Алиенора приняла от него перстень – легкую вещицу, которая так много весит. Неограненный сапфир переливался синевой полуночного неба.
– Останься здесь, – сказала она. – Согрейся у огня и налей себе вина. Позже я еще поговорю с тобой, и, возможно, графиня тоже, когда оправится от первого потрясения.
Алиенора отправилась на поиски Изабеллы и нашла ее простертой перед алтарем в часовне замка. Графиня сорвала с головы вимпл, и ее прекрасные каштановые волосы веером рассыпались по спине и плечам.
– Прошу, Господи, прошу Тебя, пусть это будет неправдой, умоляю, пусть окажется, что он все-таки жив! – повторяла Изабелла. Ее тело содрогалось от рыданий, дыхание прерывалось.
Алиенора опустилась на пол рядом с ней и попыталась обнять.
– Изабелла, – проговорила она, – поднимайся, пойдем отсюда.
– Я не хочу этого слышать, не хочу! – Изабелла забилась в объятиях Алиеноры. – Это неправда, пусть это будет неправдой!
Королева крепче обняла ее.
– Тише, тише, – приговаривала она. – Все будет хорошо.
Она вспомнила день, когда узнала о кончине своего отца на пути в собор Святого Иакова в Компостеле. От безысходного отчаяния в ее душе тогда образовалась рваная дыра, словно прорубленная зазубренным орудием. Но пришлось держать себя в руках, потому что она стала наследницей, новой герцогиней Аквитанской, и потому что ей надо было заботиться о младшей сестре. В этот момент Изабелла напомнила ей Петрониллу, и сердце Алиеноры пронзила острая боль.

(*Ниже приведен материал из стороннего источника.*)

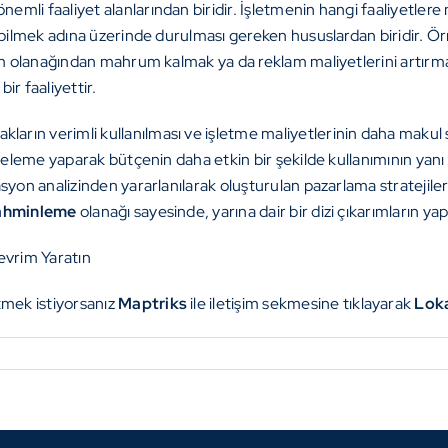
mli faaliyet alanlarından biridir. İşletmenin hangi faaliyetlere 
ebilmek adına üzerinde durulması gereken hususlardan biridir. Örn
lam olanağından mahrum kalmak ya da reklam maliyetlerini artırm
ir faaliyettir.
arın verimli kullanılması ve işletme maliyetlerinin daha makul 
tçeleme yaparak bütçenin daha etkin bir şekilde kullanımının yanı 
asyon analizinden yararlanılarak oluşturulan pazarlama stratejil
ahminleme
olanağı sayesinde, yarına dair bir dizi çıkarımların ya
evrim Yaratın
mek istiyorsanız
Maptriks
ile
iletişim
sekmesine tıklayarak
Loka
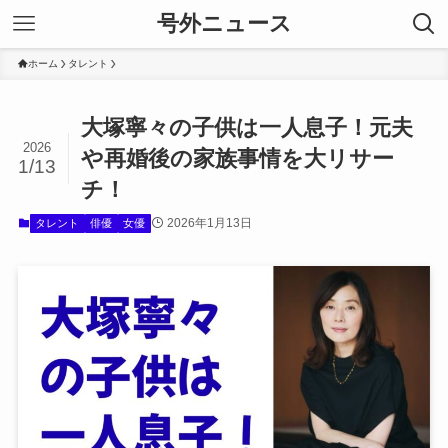
号外ニュース
ホーム
タレント
大塚寧々の子供は一人息子！元夫
2026
や再婚後の家族事情を大リサー
1/13
チ！
2026年1月13日
タレント
俳優
女優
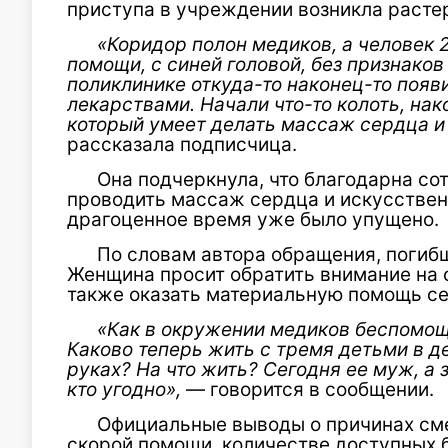
приступа в учреждении возникла расте
«Коридор полон медиков, а человек 2
помощи, с синей головой, без признаков
поликлинике откуда-то наконец-то поя
лекарствами. Начали что-то колоть, на
который умеет делать массаж сердца и
рассказала подписчица.
Она подчеркнула, что благодарна со
проводить массаж сердца и искусственн
драгоценное время уже было упущено.
По словам автора обращения, погибш
Женщина просит обратить внимание на 
также оказать материальную помощь с
«Как в окружении медиков беспомощн
Каково теперь жить с тремя детьми в д
руках? На что жить? Сегодня ее муж, а
кто угодно»,
— говорится в сообщении.
Официальные выводы о причинах см
скорой помощи, количестве доступных 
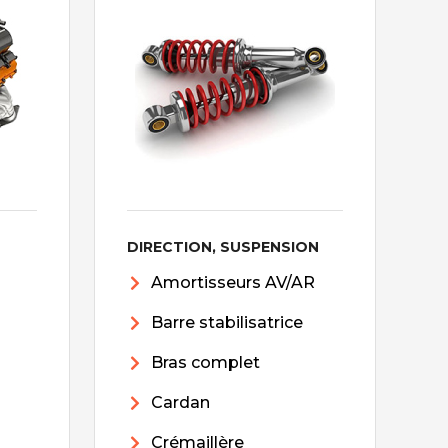
DIRECTION, SUSPENSION
Amortisseurs AV/AR
Barre stabilisatrice
Bras complet
Cardan
Crémaillère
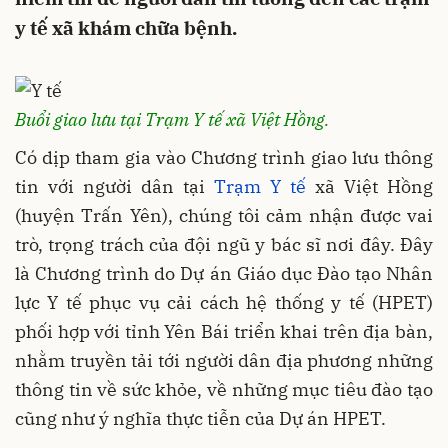
y tế xã khám chữa bệnh.
Buổi giao lưu tại Trạm Y tế xã Việt Hồng.
Có dịp tham gia vào Chương trình giao lưu thông
tin với người dân tại
Trạm Y tế
xã Việt Hồng
(huyện Trấn Yên), chúng tôi cảm nhận được vai
trò, trọng trách của đội ngũ y bác sĩ nơi đây. Đây
là Chương trình do Dự án Giáo dục Đào tạo Nhân
lực Y tế phục vụ cải cách hệ thống y tế (HPET)
phối hợp với tỉnh Yên Bái triển khai trên địa bàn,
nhằm truyền tải tới người dân địa phương những
thông tin về sức khỏe, về những mục tiêu đào tạo
cũng như ý nghĩa thực tiễn của Dự án HPET.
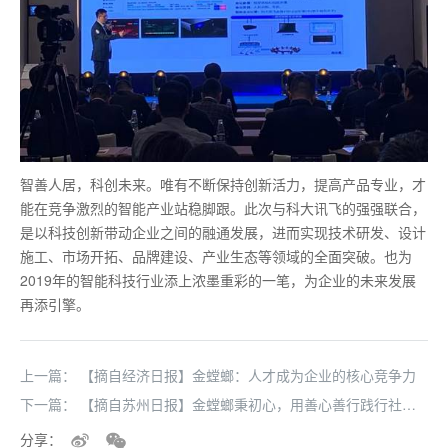
智善人居，科创未来。唯有不断保持创新活力，提高产品专业，才
能在竞争激烈的智能产业站稳脚跟。此次与科大讯飞的强强联合，
是以科技创新带动企业之间的融通发展，进而实现技术研发、设计
施工、市场开拓、品牌建设、产业生态等领域的全面突破。也为
2019年的智能科技行业添上浓墨重彩的一笔，为企业的未来发展
再添引擎。
上一篇：
【摘自经济日报】金螳螂：人才成为企业的核心竞争力
下一篇：
【摘自苏州日报】金螳螂秉初心，用善心善行践行社会
责任
分享：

– Нет такой двери, за которой ты сможешь укрыться, и тебе некуда убежать, – сказала она. – Изабелла, ты должна принять свершившееся, а иначе эта рана будет гноиться и погубит тебя.
– Он не мог оставить меня, не мог! – всхлипывала Изабелла.
– Знаю, ты не хочешь этому верить, – продолжала Алиенора. – Твоей боли мне не почувствовать, но я помню свою, когда этот мир покидали самые дорогие мне люди. – Взяв ладонь Изабеллы в свои руки, она вложила туда перстень.
Изабелла взглянула на него, потом ахнула и согнулась пополам, сжимая живот. Алиенора покачивала и гладила ее, пока горе взмывало к сводам церкви, пока звенела перед алтарем мука вместо молитвы.
Пришел священник узнать, что происходит, и Алиенора послала его за своим капелланом и служанками. Вместе они отвели Изабеллу в ее покои. Она дрожала и всхлипывала так сильно, что едва могла передвигать ноги, и у нее началось кровотечение. Ее тело отозвалось на страшную весть регулами, которые запаздывали к тому дню на несколько недель. Точно нельзя было сказать, выкидыш это или нет, но кровотечение было обильным, а мысль о том, что она, может быть, потеряла разом и мужа, и ребенка, заставляла Изабеллу рыдать с новой силой.